STORED DATA
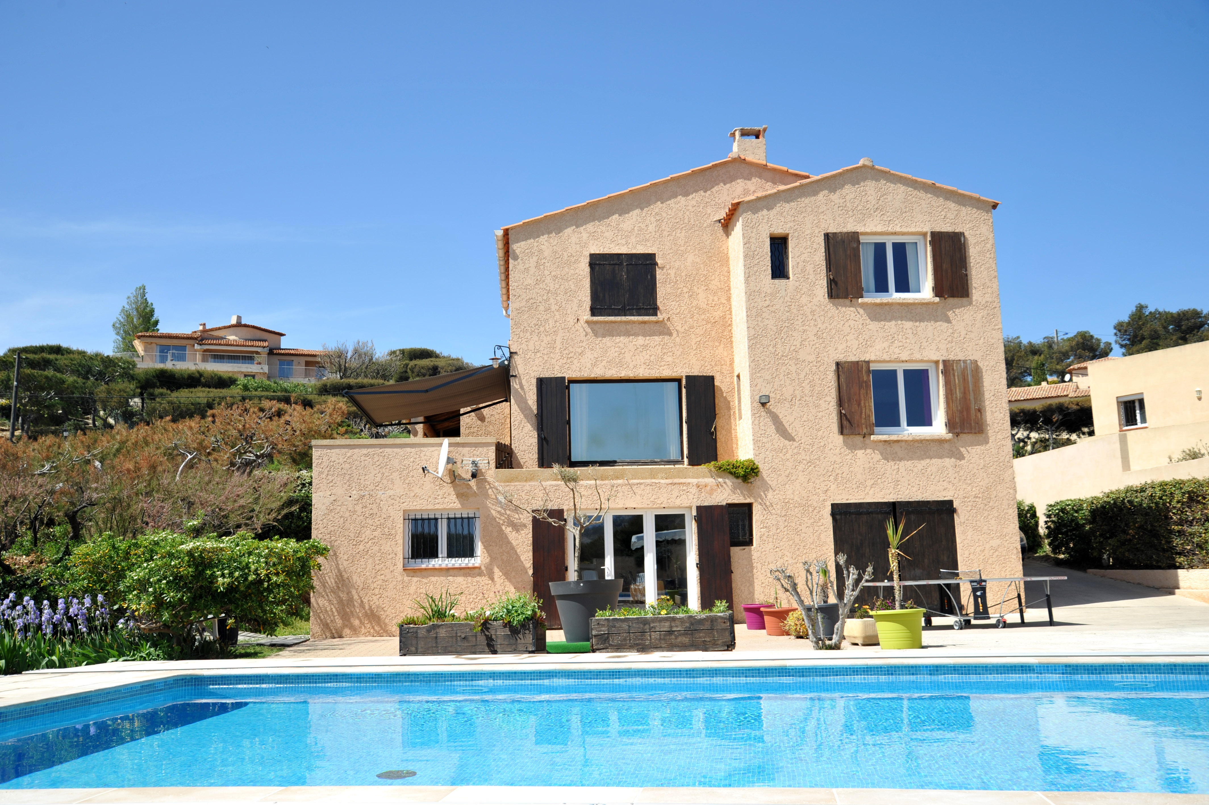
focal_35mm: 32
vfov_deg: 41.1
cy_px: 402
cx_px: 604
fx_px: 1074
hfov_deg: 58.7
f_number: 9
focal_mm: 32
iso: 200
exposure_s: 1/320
==
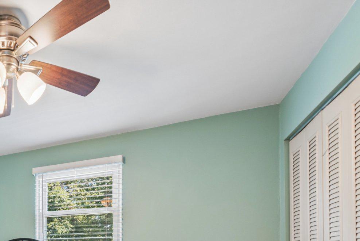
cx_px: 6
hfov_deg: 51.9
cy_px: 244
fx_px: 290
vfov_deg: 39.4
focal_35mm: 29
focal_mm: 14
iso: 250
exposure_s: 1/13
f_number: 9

WHAT TO DO
Above are the records; from them, give again exactly the lines from the one containing "focal_35mm: 32" to the one containing "exposure_s: 1/320", both lines included, and nothing more.

FINAL ANSWER
focal_35mm: 32
vfov_deg: 41.1
cy_px: 402
cx_px: 604
fx_px: 1074
hfov_deg: 58.7
f_number: 9
focal_mm: 32
iso: 200
exposure_s: 1/320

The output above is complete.